Take the line that has "histopathology image of" in it and every line after it to the end of the entries, and reproduce them exactly.

** Opening The records block **

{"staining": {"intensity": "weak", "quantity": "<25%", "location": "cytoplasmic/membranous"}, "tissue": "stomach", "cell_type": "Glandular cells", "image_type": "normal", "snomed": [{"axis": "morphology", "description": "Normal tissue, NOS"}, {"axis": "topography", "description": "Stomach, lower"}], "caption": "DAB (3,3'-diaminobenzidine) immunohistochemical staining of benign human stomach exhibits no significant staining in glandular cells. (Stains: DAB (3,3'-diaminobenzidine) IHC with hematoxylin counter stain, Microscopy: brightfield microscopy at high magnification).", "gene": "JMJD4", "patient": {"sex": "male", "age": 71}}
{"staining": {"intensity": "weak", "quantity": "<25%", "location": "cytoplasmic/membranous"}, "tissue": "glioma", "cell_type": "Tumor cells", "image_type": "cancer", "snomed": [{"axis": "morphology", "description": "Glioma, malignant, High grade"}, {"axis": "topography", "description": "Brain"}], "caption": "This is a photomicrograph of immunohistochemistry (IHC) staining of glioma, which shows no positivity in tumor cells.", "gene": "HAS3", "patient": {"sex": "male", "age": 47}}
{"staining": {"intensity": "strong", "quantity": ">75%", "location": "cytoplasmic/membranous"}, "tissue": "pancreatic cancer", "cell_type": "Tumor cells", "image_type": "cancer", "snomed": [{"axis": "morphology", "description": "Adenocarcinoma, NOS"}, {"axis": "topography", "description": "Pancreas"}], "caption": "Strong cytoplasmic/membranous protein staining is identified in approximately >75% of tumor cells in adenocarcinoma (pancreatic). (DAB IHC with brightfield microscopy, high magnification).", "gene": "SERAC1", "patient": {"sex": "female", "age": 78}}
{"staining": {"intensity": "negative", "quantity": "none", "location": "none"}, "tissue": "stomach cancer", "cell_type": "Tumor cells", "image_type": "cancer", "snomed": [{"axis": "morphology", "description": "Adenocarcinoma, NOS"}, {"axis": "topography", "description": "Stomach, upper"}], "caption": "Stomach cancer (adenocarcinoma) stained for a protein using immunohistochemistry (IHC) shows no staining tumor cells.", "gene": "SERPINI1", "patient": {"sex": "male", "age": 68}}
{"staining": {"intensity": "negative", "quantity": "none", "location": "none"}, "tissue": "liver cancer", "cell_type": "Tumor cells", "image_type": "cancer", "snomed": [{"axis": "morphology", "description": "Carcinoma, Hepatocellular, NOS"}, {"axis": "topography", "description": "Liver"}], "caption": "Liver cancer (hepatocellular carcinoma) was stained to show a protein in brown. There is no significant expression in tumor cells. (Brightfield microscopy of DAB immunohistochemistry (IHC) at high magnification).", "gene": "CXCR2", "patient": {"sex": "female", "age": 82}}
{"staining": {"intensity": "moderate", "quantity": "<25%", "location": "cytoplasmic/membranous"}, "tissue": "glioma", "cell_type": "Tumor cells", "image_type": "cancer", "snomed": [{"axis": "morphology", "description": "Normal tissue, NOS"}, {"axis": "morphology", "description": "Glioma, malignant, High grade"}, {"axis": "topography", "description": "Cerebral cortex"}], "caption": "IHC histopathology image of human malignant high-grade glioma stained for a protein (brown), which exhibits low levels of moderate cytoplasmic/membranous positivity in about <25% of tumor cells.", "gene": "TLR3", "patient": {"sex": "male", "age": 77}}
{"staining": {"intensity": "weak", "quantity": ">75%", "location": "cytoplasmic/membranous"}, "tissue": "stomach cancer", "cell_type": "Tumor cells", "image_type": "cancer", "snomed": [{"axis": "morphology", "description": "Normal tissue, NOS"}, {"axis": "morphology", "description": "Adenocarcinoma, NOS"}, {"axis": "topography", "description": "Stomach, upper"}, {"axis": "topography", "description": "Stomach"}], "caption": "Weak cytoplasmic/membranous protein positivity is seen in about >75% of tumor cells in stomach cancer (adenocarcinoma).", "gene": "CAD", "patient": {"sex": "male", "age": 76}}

** Closing The records block **

* _Your response_:
{"staining": {"intensity": "moderate", "quantity": "<25%", "location": "cytoplasmic/membranous"}, "tissue": "glioma", "cell_type": "Tumor cells", "image_type": "cancer", "snomed": [{"axis": "morphology", "description": "Normal tissue, NOS"}, {"axis": "morphology", "description": "Glioma, malignant, High grade"}, {"axis": "topography", "description": "Cerebral cortex"}], "caption": "IHC histopathology image of human malignant high-grade glioma stained for a protein (brown), which exhibits low levels of moderate cytoplasmic/membranous positivity in about <25% of tumor cells.", "gene": "TLR3", "patient": {"sex": "male", "age": 77}}
{"staining": {"intensity": "weak", "quantity": ">75%", "location": "cytoplasmic/membranous"}, "tissue": "stomach cancer", "cell_type": "Tumor cells", "image_type": "cancer", "snomed": [{"axis": "morphology", "description": "Normal tissue, NOS"}, {"axis": "morphology", "description": "Adenocarcinoma, NOS"}, {"axis": "topography", "description": "Stomach, upper"}, {"axis": "topography", "description": "Stomach"}], "caption": "Weak cytoplasmic/membranous protein positivity is seen in about >75% of tumor cells in stomach cancer (adenocarcinoma).", "gene": "CAD", "patient": {"sex": "male", "age": 76}}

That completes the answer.